Expression of Dple\cry2Scer\UAS.T:Hsap\MYC under the control of Scer\GAL4tim.PE successfully restores both naive and trained responses to magnetic field in cryb mutants, and it does so in a wavelength-dependent manner.
cryb mutants expressing cryScer\UAS.T:Hsap\MYC under the control of Scer\GAL4tim.PE show significant naive and trained responses to magnetic fields which are similar in both direction and magnitude to those of wild-type flies.
Similarly to wild-type flies, the majority of cryb mutants expressing Scer\GAL4Mai179 driven cryScer\UAS.cEa do not display locomotor activity rhythms under constant light conditions regardless of the presence or absence of Scer\GAL80Pdf.PS in the genotype.
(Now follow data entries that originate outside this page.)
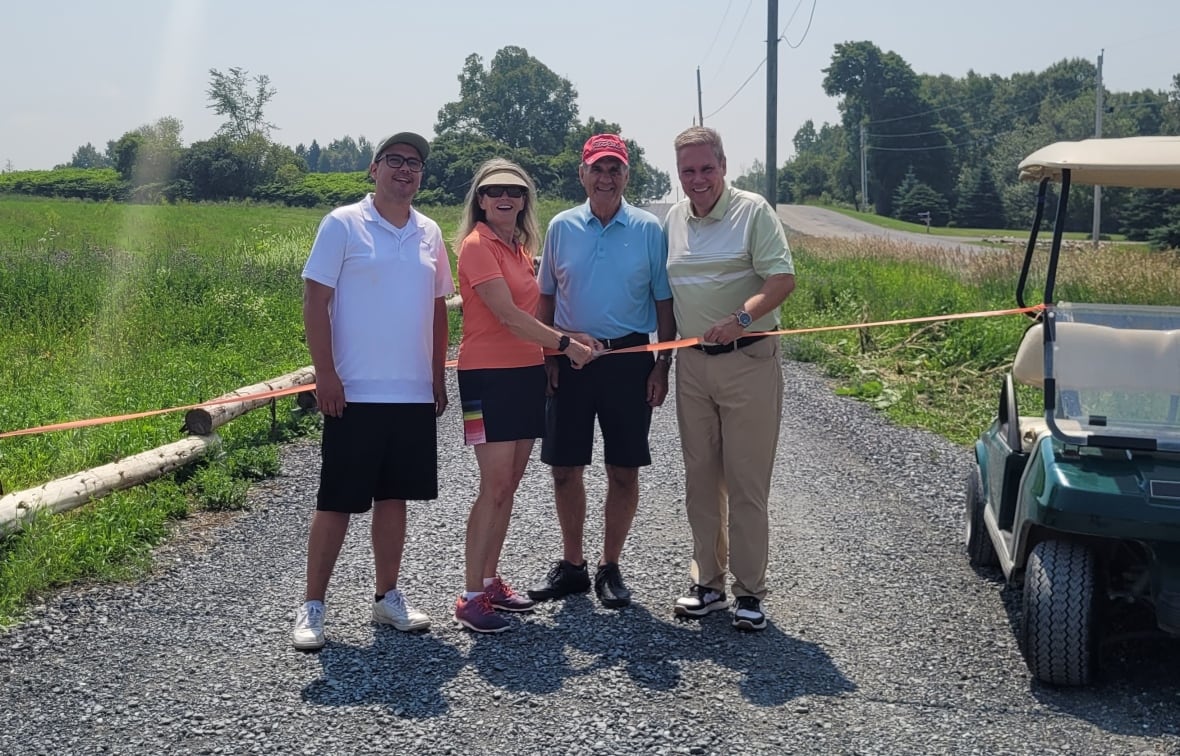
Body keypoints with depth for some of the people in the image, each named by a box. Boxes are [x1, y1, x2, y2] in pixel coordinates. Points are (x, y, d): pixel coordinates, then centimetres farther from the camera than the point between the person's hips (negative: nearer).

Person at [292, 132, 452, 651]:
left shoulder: (429, 233, 11)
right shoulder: (343, 224, -3)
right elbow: (315, 301, -6)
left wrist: (438, 377, 12)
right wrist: (325, 375, -12)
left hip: (414, 394, 5)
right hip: (354, 393, -5)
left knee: (394, 496, 12)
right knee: (336, 503, 0)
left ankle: (387, 597, 24)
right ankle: (312, 606, 11)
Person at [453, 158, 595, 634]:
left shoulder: (519, 247, 15)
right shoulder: (477, 245, -11)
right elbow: (508, 315, -19)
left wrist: (559, 343, 3)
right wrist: (565, 344, -18)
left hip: (527, 372, 8)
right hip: (489, 375, -8)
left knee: (509, 485, 11)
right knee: (494, 487, -9)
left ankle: (490, 581, 21)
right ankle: (471, 598, -2)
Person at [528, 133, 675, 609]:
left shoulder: (649, 230, 1)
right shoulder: (561, 227, 5)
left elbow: (664, 303, 4)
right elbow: (546, 299, 11)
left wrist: (662, 366, -2)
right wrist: (547, 356, 2)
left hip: (629, 360, -1)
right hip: (571, 359, 1)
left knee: (624, 471, 4)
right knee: (565, 468, 6)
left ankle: (610, 568, 20)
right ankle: (571, 565, 23)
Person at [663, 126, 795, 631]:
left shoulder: (754, 211, -6)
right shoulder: (673, 219, 10)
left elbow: (783, 278, -15)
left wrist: (742, 318, -32)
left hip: (747, 360, -5)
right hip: (692, 363, 6)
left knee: (747, 482, -2)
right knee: (700, 478, 11)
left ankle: (750, 592, 8)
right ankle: (708, 583, 22)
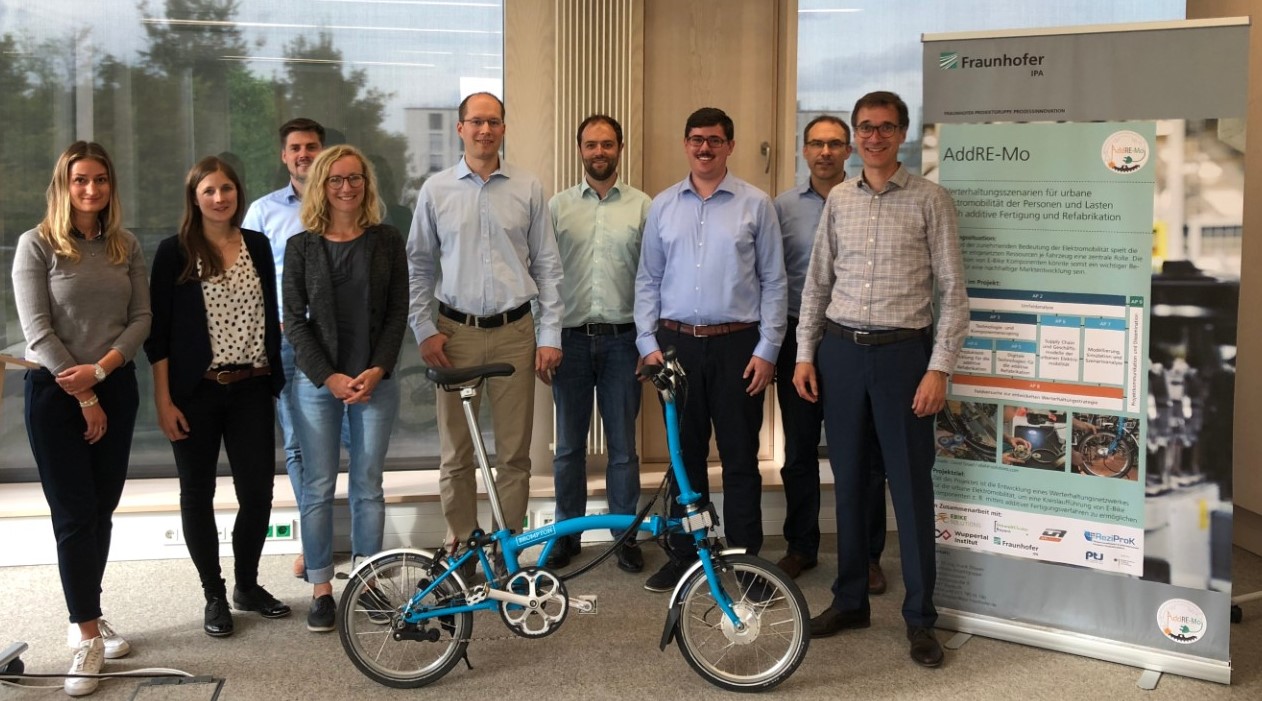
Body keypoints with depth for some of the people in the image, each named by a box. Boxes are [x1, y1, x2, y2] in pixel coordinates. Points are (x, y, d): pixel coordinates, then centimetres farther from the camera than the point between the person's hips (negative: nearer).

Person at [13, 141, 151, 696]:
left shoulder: (126, 246, 6)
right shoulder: (37, 245, -6)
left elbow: (141, 318, 3)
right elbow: (37, 330, -11)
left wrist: (101, 369, -14)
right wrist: (84, 398, -11)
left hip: (116, 387, 4)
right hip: (55, 393, -4)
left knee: (102, 509, 9)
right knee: (74, 514, -3)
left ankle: (86, 618, 24)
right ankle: (87, 637, 3)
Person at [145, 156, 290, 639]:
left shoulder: (258, 246, 7)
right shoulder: (175, 252, -3)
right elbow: (158, 331, -4)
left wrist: (275, 380, 8)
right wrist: (164, 401, -8)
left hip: (251, 389, 3)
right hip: (196, 391, -3)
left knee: (258, 491, 3)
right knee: (198, 494, 6)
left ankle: (247, 585, 24)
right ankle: (214, 596, 20)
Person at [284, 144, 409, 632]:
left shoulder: (387, 241, 4)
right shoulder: (302, 246, 3)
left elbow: (398, 313, 2)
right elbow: (294, 320, 0)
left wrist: (377, 371, -10)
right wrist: (329, 376, -10)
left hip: (375, 379, 0)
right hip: (317, 381, 0)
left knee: (368, 485, 6)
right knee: (318, 486, 3)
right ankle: (321, 589, 12)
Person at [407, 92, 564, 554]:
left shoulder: (528, 189, 4)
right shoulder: (436, 189, 5)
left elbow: (547, 265, 5)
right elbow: (418, 265, 8)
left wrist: (550, 335, 0)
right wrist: (424, 331, 0)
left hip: (514, 333, 0)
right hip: (455, 334, 0)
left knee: (514, 454, 4)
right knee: (456, 454, 5)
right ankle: (461, 549, 17)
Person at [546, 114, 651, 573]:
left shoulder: (642, 206, 3)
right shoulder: (558, 206, 6)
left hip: (621, 340, -1)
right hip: (571, 338, 1)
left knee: (623, 445, 6)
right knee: (568, 445, 9)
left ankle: (626, 535, 18)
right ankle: (567, 534, 22)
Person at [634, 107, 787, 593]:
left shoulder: (755, 204, 1)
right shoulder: (663, 206, 8)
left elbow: (774, 282, 0)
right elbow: (648, 281, 9)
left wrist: (767, 350, -6)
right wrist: (648, 343, 0)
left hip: (736, 345, -2)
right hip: (677, 343, 2)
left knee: (740, 457, 3)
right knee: (685, 454, 11)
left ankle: (746, 557, 13)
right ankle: (684, 553, 21)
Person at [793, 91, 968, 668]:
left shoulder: (930, 199, -3)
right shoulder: (838, 199, 8)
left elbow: (953, 289, -5)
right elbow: (817, 282, 12)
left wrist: (939, 368, -11)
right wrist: (805, 353, 5)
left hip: (903, 351, -3)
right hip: (840, 350, 4)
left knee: (910, 486, 2)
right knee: (849, 482, 12)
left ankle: (920, 617, 13)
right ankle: (850, 600, 25)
Similarly to wild-type animals, most of the cryb mutants expressing Scer\GAL4tim.PE driven cryScer\UAS.cEa do not display locomotor activity rhythms under constant light conditions regardless of the presence or absence of Scer\GAL80Pdf.PS in the genotype.
Overexpression of cryScer\UAS.cDa, under the regulation of Scer\GAL4tim.PE rescues the cryb phenotype, with the flies becoming desynchronised and arrhythmic after 1 or 2 days. Overexpression of cryΔ5'.Scer\UAS.cDa, under the regulation of Scer\GAL4tim.PE does not rescue the cryb phenotype, with the flies remaining synchronised for about 6 days, exhibiting a long period phenotype before becoming desynchronised.